Davide Donati, une histoire de passage de témoin avec Filippo Ganna

Crédit photo Etienne Rycek - DirectVelo

Crédit photo Etienne Rycek - DirectVelo

Il fallait remonter à 2016 pour trouver un Italien vainqueur de Paris-Roubaix Espoirs. Un certain Filippo Ganna. Et l'histoire était presque écrite pour que Davide Donati soit son successeur. "Par une ironie du sort, je l'ai rencontré à l'aéroport de Linate parce que nos vols avaient tous les deux été annulés. J'ai donc pu discuter un peu avec lui. Je l'avais déjà rencontré et je dois dire qu'il m'a transmis beaucoup de sérénité quand nous avons parlé. Car je suis arrivé ici un peu comme favori des pronostics", révèle le coureur de Red Bull-BORA-Hansgrohe Rookies.
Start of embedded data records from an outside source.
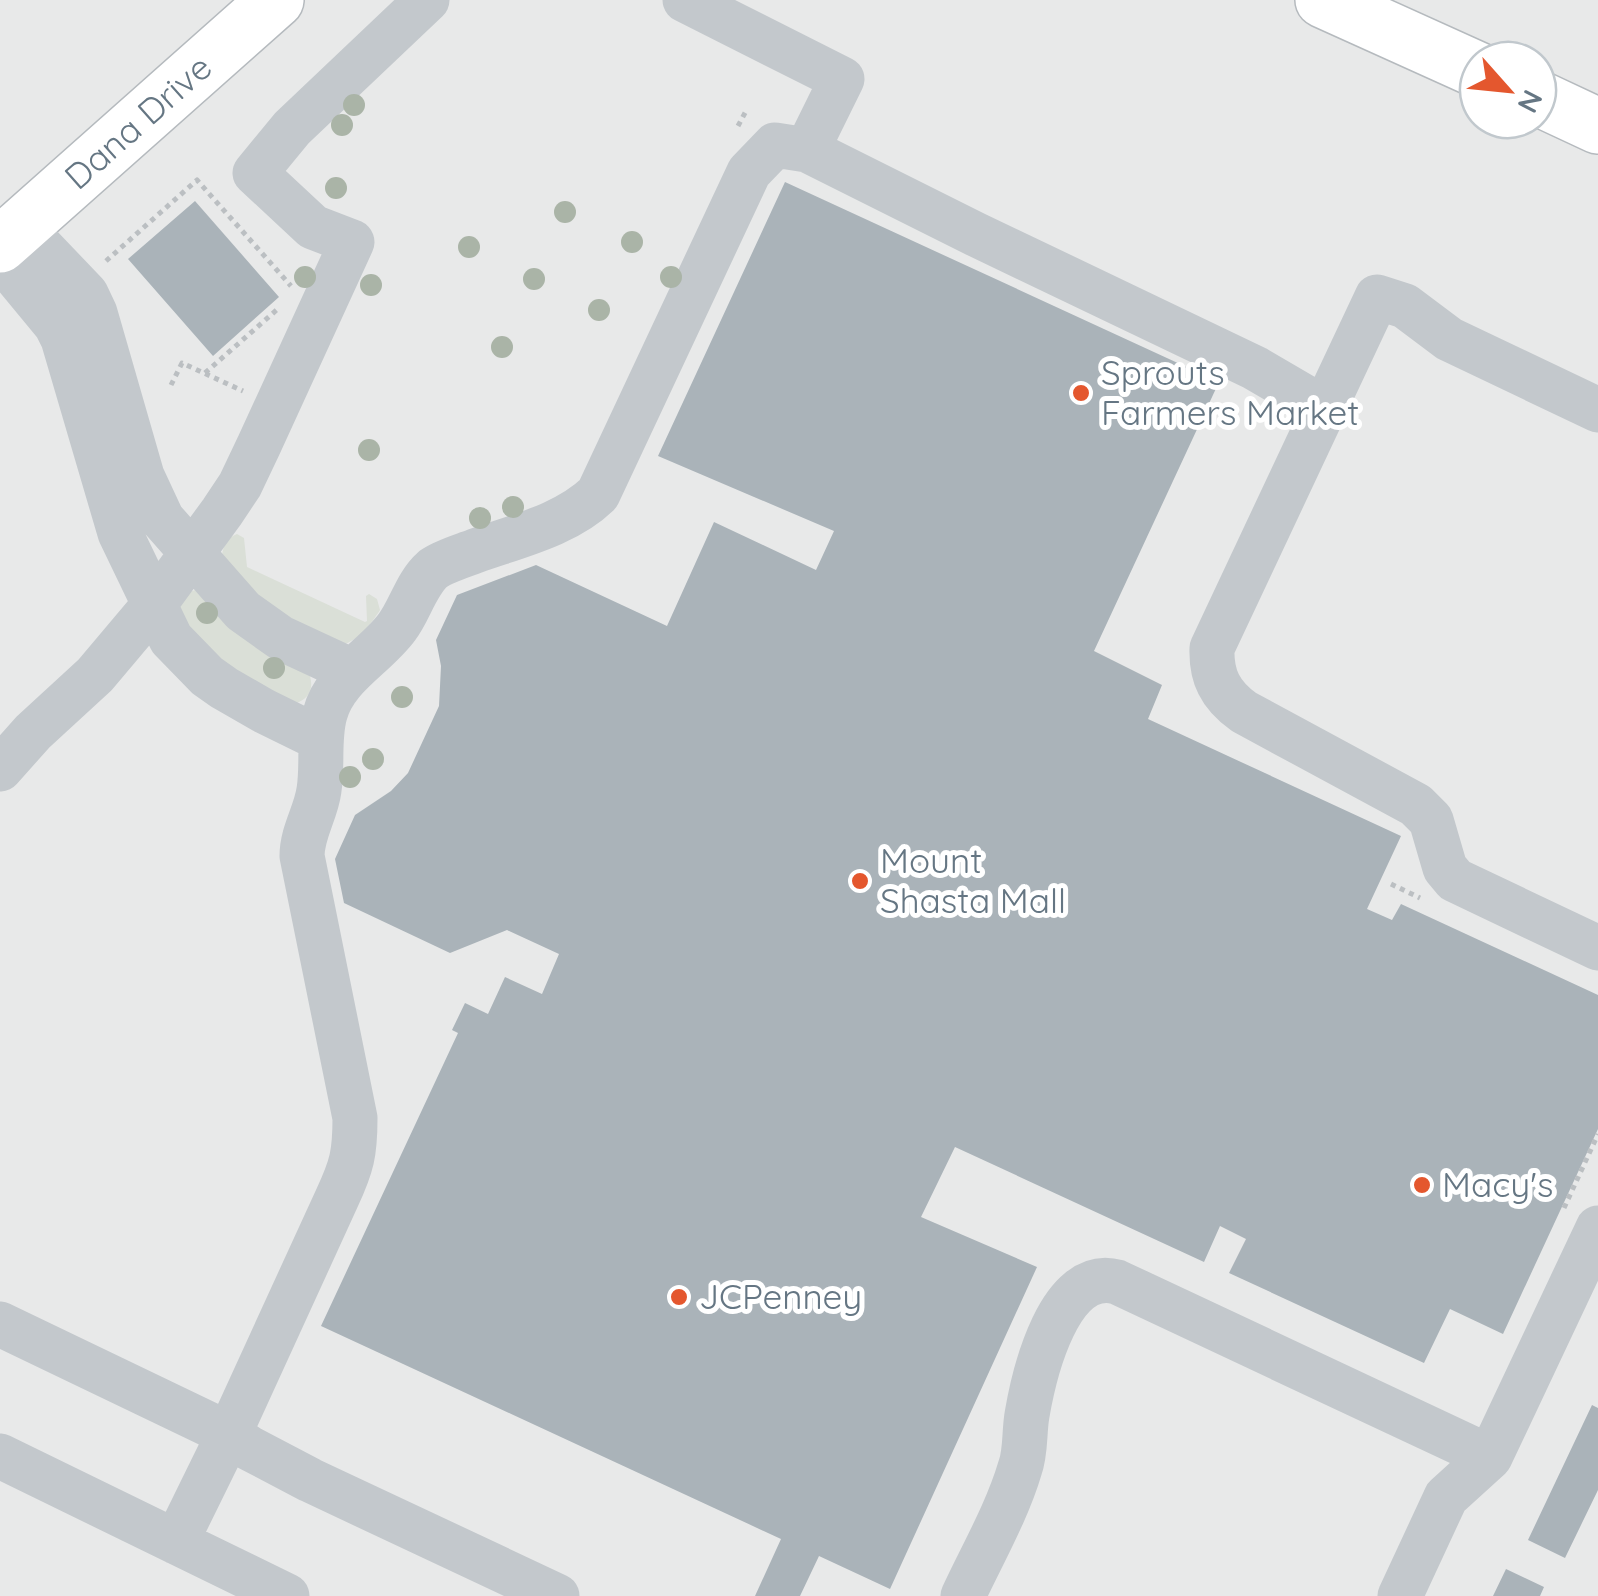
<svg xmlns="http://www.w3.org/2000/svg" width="1598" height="1596" viewBox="0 0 1598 1596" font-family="Quicksand,sans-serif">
  <rect width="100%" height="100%" fill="#fafaf8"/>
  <!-- built -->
  <path fill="#e8e9e9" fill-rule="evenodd" d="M0,0h1598v1596h-1598zM1478,60h60v60h-60z"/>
  <!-- green -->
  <path fill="#dadfd7" d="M237,534l7,4 3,29 118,55 2,-1 -1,-25 3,-2 8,5 3,11c-9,14 -21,30 -38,35l-76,-40 -44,-50c1,-9 6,-18 15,-21z
    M195,590l115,86c4,14 -2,24 -16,28l-76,-42 -42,-52 14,-18z"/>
  <!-- building -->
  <path fill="#aab3b9" d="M785,182l434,200 -125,269 68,34 -14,34 253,117 -34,73 25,11 9,-16 197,91v134l-95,205 -53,-25 -26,54 -195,-90 17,-34 -26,-13 -16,36 -249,-115 -34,70 116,50 -147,322 -71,-33 -19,40h-45l26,-57 -460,-213 137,-293 -6,-3 13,-27 23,11 17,-37 37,17 17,-40 -52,-24 -57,23 -106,-50 -9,-44 20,-44 36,-24 17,-18 31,-67 2,-40 -5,-26 21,-45 79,-30 131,61 47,-104 102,48 18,-39 -176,-75z
    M195,201l84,96 -66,59 -85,-97z
    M1592,1405l6,3v82l-33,68 -37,-18z
    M1506,1569l38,18 -4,9h-47z"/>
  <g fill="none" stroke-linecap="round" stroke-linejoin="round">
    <defs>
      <g id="major">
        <path d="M1323,0l155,70"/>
        <path d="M1538,98l60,28"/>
        <path id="s1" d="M0,245l276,-245"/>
      </g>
    </defs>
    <!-- major casing -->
    <use href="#major" stroke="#b5babe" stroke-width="58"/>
    <!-- path -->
    <path stroke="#bbbfc2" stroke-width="5" stroke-dasharray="5 5" stroke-linecap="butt" d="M738,126l8,-15
      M106,261l91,-81 94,106
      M205,373l75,-66
      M171,385l11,-22 61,28
      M1391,884l29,14
      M1564,1208l34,-74"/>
    <!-- minor -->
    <path stroke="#c3c8cc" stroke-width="45" d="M807,150l168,84 280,134 70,41
      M21,226l65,68 9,19 47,163 20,43 81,92 38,27 71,33
      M0,257l56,68 7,14 57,194 51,106 36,37 17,12 40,23 57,28
      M1598,410l-149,-71 -44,-33 -28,-9 -165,351c-1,28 8,47 32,64l172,93 15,15 14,48 10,12 143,68
      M0,769l33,-37 62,-57 59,-70 68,-93 18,-27 19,-40 93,-203 -39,-15 -58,-54 37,-45 135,-128
      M0,1324l229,110 20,14 61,32 247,116
      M0,1456l287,140
      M176,1542l53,-108 108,-236c15,-32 18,-45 18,-80l-53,-262c0,-24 14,-43 17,-66 4,-25 -1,-51 6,-76 10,-38 50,-57 72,-87 13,-17 19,-43 36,-58 11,-8 29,-13 42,-18 42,-15 91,-26 123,-57l151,-322 26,-27 32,5 35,-71 -157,-79
      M963,1596c19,-41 44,-84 57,-128 6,-16 4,-36 7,-53 7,-41 32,-149 90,-133l373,175
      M1400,1596l46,-99 44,-40 108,-229"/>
    <!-- major -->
    <use href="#major" stroke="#fff" stroke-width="55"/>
  </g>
  <!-- trees -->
  <g fill="#aab4a7">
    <circle cx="354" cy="105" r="11"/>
    <circle cx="342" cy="125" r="11"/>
    <circle cx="336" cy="188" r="11"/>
    <circle cx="565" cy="212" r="11"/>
    <circle cx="632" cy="242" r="11"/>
    <circle cx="469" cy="247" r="11"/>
    <circle cx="305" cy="277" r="11"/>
    <circle cx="671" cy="277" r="11"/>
    <circle cx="534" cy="279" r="11"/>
    <circle cx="371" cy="285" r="11"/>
    <circle cx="599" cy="310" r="11"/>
    <circle cx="502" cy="347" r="11"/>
    <circle cx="369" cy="450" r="11"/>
    <circle cx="513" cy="507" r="11"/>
    <circle cx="480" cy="518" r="11"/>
    <circle cx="207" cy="613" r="11"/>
    <circle cx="274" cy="668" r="11"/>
    <circle cx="402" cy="697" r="11"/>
    <circle cx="373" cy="759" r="11"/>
    <circle cx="350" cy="777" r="11"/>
  </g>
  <!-- markers -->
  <g fill="#e4572e" stroke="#fff" stroke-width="4">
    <circle cx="1081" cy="393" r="10"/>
    <circle cx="860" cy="881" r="10"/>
    <circle cx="1422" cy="1185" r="10"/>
    <circle cx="679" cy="1297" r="10"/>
  </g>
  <g text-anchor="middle" stroke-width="10" stroke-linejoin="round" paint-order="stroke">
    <!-- street labels -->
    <g font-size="35" fill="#657683" stroke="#fff">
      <text dy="12" stroke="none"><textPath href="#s1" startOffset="185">Dana Drive</textPath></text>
    </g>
    <!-- poi labels -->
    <g font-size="35" fill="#657683" stroke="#fff" text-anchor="start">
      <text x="1101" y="385">Sprouts<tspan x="1101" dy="40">Farmers Market</tspan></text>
      <text x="880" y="873">Mount<tspan x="880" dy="40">Shasta Mall</tspan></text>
      <text x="1442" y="1197">Macy's</text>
      <text x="699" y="1309">JCPenney</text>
    </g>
  </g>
  <!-- north arrow -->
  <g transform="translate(1508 90) rotate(117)"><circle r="48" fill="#ffffff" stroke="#c1c8cd" stroke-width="2.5"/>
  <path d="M0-8L18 38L0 25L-18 38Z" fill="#e4572e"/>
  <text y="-15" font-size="28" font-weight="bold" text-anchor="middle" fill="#657683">N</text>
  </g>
</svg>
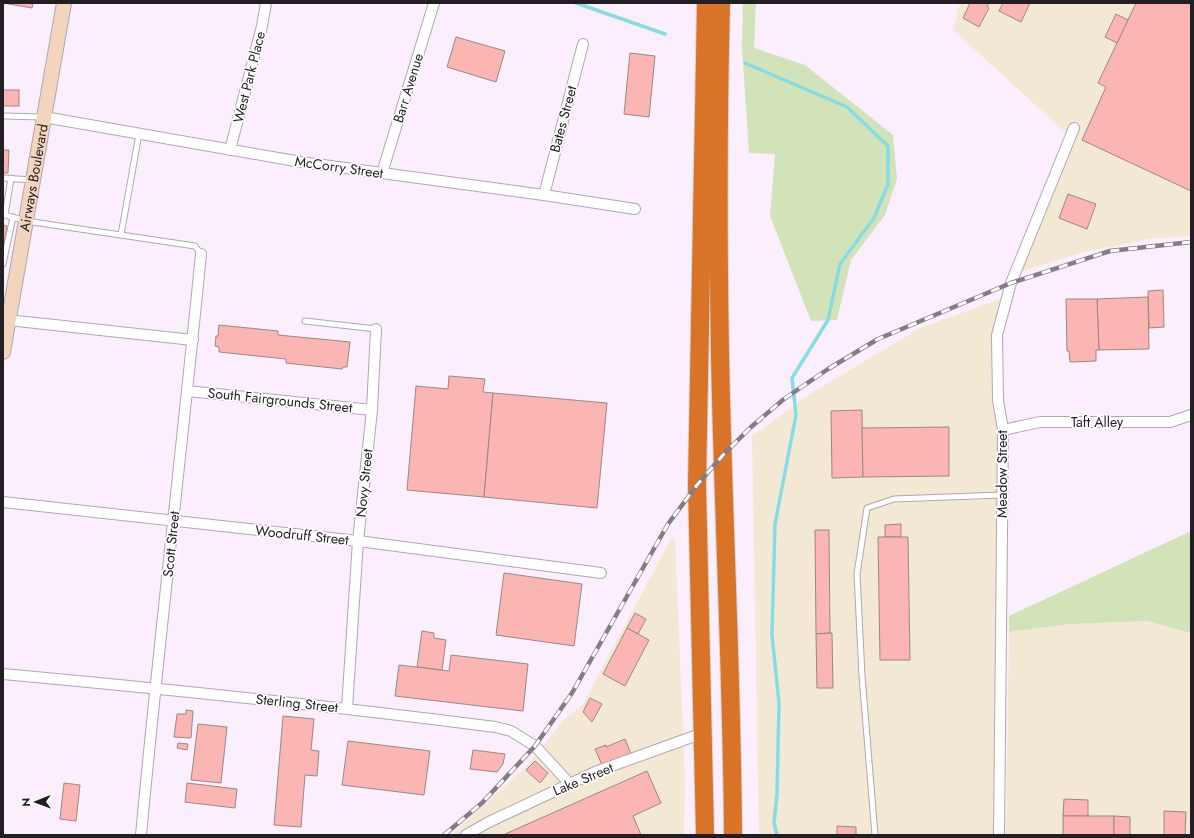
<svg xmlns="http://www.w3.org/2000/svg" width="1194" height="838" font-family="Jost,sans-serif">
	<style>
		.industrial { fill: #f3e8d4 }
		.green { fill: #d2e3b9 }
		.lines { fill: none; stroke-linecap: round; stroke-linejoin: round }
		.stream { stroke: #87dce3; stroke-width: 3.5 }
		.building { fill: #fbb5b2; stroke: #9a8887 }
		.lane-casing { stroke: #b1a6b3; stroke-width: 7 }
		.street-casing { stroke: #b1a6b3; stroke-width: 12 }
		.secondary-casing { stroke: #b1a6b3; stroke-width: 16 }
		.highway-casing { stroke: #d7d6d7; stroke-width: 20 }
		.lane { stroke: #fff; stroke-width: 5 }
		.street { stroke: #fff; stroke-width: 10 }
		.secondary { stroke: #f3d5be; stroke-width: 14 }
		.highway { stroke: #d87327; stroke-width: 18 }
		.rail-casing { stroke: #847d86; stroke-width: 4.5 }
		.rail { stroke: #fff; stroke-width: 3; stroke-dasharray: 9; stroke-linecap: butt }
		.labels { text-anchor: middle; stroke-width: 3.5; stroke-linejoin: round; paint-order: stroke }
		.street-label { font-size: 14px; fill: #221e23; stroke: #fff }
	</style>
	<rect width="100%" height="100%" fill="#fbeffd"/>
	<g class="industrial">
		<polygon points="960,3 1191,3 1191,236 1149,239 1080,253 1020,272 1074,140 953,30"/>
		<polygon points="1000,299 994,835 759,835 752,436 813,392 920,328"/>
		<polygon points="675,538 685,781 684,835 451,835 525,768 564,720 583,704 671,539"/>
		<polygon points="1147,621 1191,633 1191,835 1006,835 1009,632 1071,624"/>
	</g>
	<g class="green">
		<polygon points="743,3 756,3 754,48 805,65 893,135 897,179 885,215 851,260 837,320 811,321 770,216 775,154 749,153 742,48"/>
		<polygon points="1191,531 1191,633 1147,621 1071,624 1009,632 1009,616"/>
	</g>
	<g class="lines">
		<g class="stream">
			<polyline points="576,3 665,34"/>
			<polyline points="745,63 847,107 888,146 888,184 874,218 840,264 828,320 792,378 796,415 775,524 772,635 779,703 777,794 774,823 777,835"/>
		</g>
	</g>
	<g class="building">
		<polygon points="3,3 33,3 32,8"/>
		<polygon points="970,3 989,3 987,6 989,8 979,27 963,18"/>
		<polygon points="1003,3 1030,3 1021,22 999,11"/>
		<polygon points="1136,3 1188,3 1191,5 1191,191 1082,140 1106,87 1098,83"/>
		<polygon points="1116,14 1128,20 1117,43 1105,37"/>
		<polygon points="456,37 505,51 496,82 447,67"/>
		<polygon points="630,53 655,56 649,117 624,114"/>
		<rect x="3" y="90" width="16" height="16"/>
		<polygon points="3,150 9,150 8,173 3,173"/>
		<polygon points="1068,194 1096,204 1087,229 1059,218"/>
		<polygon points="3,225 7,226 3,251"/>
		<polygon points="1163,290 1164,327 1149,328 1148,291"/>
		<polygon points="1148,297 1149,349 1099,350 1097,299"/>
		<polygon points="1066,299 1097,299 1099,350 1096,350 1096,361 1070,362 1069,351 1067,351"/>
		<polygon points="219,325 278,331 278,335 350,342 347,367 343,367 342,369 286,363 286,359 219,352 219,347 215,346 216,336 218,336"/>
		<polygon points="449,376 485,379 483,392 493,393 484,497 407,490 416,386 448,389"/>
		<polygon points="493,393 607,403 597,508 484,497"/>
		<polygon points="862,410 863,477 832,478 831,411"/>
		<polygon points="949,427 949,476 863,477 862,428"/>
		<polygon points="901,524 901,537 885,537 885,525"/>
		<polygon points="815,530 829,530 830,633 816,634"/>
		<polygon points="878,537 908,537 910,660 880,660"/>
		<polygon points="504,573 582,584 574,646 496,635"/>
		<polygon points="635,613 646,619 638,634 627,628"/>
		<polygon points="627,628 649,640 625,686 603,674"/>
		<polygon points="422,631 434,633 434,638 446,640 442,670 417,667"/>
		<polygon points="830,633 832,633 833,688 817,688 816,634"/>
		<polygon points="451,655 528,664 523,711 395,696 399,665 449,671"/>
		<polygon points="590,698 602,704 592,722 583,712"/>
		<polygon points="186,710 193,711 191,738 174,737 177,714 186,714"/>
		<polygon points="283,716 314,719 311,750 319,751 317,776 305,775 301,827 274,825"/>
		<polygon points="198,724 227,727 221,783 191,780"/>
		<polygon points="625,739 631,754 602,765 595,749 606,745 606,747"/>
		<polygon points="348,741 430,751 424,795 342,785"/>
		<polygon points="178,743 188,744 187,750 177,748"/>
		<polygon points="473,750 505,754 503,764 497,772 470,769"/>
		<polygon points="535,761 548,773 540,783 526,770"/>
		<polygon points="647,771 661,803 633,816 641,835 503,835"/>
		<polygon points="64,783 80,785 76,821 60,819"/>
		<polygon points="187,783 237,789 235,808 185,802"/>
		<polygon points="1064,799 1088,800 1088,816 1063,816"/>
		<polygon points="1164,811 1186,812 1185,835 1164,835"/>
		<rect x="1063" y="816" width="51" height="19"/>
		<polygon points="1114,816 1130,817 1130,835 1114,835"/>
		<polygon points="837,826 856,827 856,835 837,835"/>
	</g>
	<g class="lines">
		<defs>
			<g id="lane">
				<polyline points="3,116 43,117"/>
				<polyline points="3,178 32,180"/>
				<polyline points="11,178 5,215 26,221 195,246 201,254"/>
				<polyline points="121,235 139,134"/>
				<polyline points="3,264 13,217"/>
				<polyline points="305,321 376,329"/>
				<polyline points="875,835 862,676 857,574 867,508 894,499 1002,495"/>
			</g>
			<g id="street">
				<polyline points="44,117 301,162 544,195 635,209"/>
				<polyline points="230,150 262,26 266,3"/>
				<polyline points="382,173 434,3"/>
				<polyline points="544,195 583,44"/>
				<polyline points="8,320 193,340"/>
				<polyline points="187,391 372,410"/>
				<polyline points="1003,430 1040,422 1170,422 1191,415"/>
				<polyline points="3,502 358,541 601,573"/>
				<path d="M3,674C167,689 331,706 495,727L511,731L535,746L570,784"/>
				<polyline points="347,708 358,541 372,410 376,329"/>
				<path d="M141,835C159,641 182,448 201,254"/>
				<polyline points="466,835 489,822 595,772 703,733"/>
				<polyline points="999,835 1003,430 998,400 997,335 1011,283 1074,128"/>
			</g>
			<g id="secondary">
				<path id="s1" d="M3,352L64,3"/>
			</g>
			<g id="highway">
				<path d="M721,3C718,120 718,237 720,354C723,514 732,675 733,835"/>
				<polyline points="705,835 697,485 706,3"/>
			</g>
		</defs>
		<use href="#lane" class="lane-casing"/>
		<use href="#street" class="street-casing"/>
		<use href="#secondary" class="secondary-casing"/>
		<use href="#highway" class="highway-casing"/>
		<use href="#lane" class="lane"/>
		<use href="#street" class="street"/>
		<use href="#secondary" class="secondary"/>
		<use href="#highway" class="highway"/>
		<defs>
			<polyline id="rail" points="444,835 482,803 535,746 572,693 668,524 697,485 723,455 751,427 784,399 828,369 878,339 1011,283 1110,251 1191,242"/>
		</defs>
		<use href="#rail" class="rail-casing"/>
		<use href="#rail" class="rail"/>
	</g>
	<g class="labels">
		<g class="street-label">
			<text transform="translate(249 77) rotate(-76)" y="5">West Park Place</text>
			<text transform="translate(408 88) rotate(-73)" y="5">Barr Avenue</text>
			<text transform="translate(563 119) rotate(-75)" y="5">Bates Street</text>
			<text transform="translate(339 167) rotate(8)" y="5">McCorry Street</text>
			<text dy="5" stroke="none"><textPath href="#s1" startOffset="177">Airways Boulevard</textPath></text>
			<text transform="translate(280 400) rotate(6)" y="5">South Fairgrounds Street</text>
			<text x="1097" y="427">Taft Alley</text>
			<text transform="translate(1002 474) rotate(-90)" y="5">Meadow Street</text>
			<text transform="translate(364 483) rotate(-84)" y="5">Novy Street</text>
			<text transform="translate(302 535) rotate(6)" y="5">Woodruff Street</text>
			<text transform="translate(171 544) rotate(-84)" y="5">Scott Street</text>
			<text transform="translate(297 703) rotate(6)" y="5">Sterling Street</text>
			<text transform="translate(583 779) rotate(-23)" y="5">Lake Street</text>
		</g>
	</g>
	<rect width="1194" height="838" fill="none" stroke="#221e23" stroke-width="8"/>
	<g transform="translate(36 802) rotate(269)" stroke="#ffffff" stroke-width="3" paint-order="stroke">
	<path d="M0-3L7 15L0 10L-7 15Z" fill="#221e23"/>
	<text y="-6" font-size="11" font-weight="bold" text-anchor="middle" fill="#221e23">N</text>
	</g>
</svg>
« JE N'AI JAMAIS FAIT DE PISTE »

Mais Davide Donati n'a pas voulu être passif durant la journée. "C’est parti dans une échappée, des petits groupes se sont formés et finalement un gros groupe d'une dizaine d'unités s'est créé. J'essayais de rester un peu dans les roues, de suivre les autres tentatives d'échappée parce que j'avais quand même deux coéquipiers devant. Finalement, on a réussi à se regrouper tous dans le Carrefour de l'Arbre. Ensuite, j'ai eu un coéquipier qui a roulé du Carrefour jusqu'ici, au vélodrome, pour maintenir un gros rythme", raconte-t-il.

À l'aise au sprint, Davide Donati était conscient d'avoir une carte à jouer en cas d'arrivée groupée. "Je sais que je suis rapide. Mais je n'ai jamais fait de piste, donc c'était la deuxième fois dans un vélodrome après l'année dernière. Au final, je l'ai abordé comme un sprint normal. Je suis resté devant, j'étais sûr de moi et j'ai lancé quand j'ai pensé que c'était le bon moment. Et ça s'est bien passé pour un rien", sourit celui qui a été couronné à l'aide de la photo finish, face à Seth Dunwoody. "C'est magnifique, c'est une vraie libération".

« UNE COURSE UN PEU ÉTRANGE, D'AMOUR ET DE HAINE »

Surtout que l'année dernière, l'Italien n'avait pas pu montrer ses vraies qualités. "Ça ne s'était pas bien passé. Au final, j'ai compris qu'il fallait s'entraîner un peu sur ces pavés avant de pouvoir gagner. Puis il y a eu cet échange avec Filippo qui m'a aidé à mieux vivre les jours précédents". Car même s'il est plutôt catégorisé sprinteur, Davide Donati ne veut pas de cette étiquette. "Je n'aime pas l'adjectif "sprinteur" parce que je ne suis pas que ça. Je veux prouver que je suis bien plus. Aujourd'hui, j'ai prouvé que je suis aussi un coureur de Classiques. J'ai encore à me découvrir".

Le garçon de Brescia a un bagage technique pour ce type de courses. "J'ai grandi dans le VTT depuis que je suis petit, puis je suis passé à la route chez les Cadets. Je grandis d'année en année, je pense que c'est le bon chemin", se réjouit le double vainqueur d'étape au Tour de Sardaigne. Davide Donati espère avoir débuté une histoire d'amour avec L'Enfer du Nord. "C'est une course un peu étrange, d'amour et de haine, plaisante-t-il. Mais aujourd'hui j'en ai profité au maximum. J'avais des jambes fantastiques, une équipe fantastique et tout s'est très bien passé". Comme depuis le début de saison.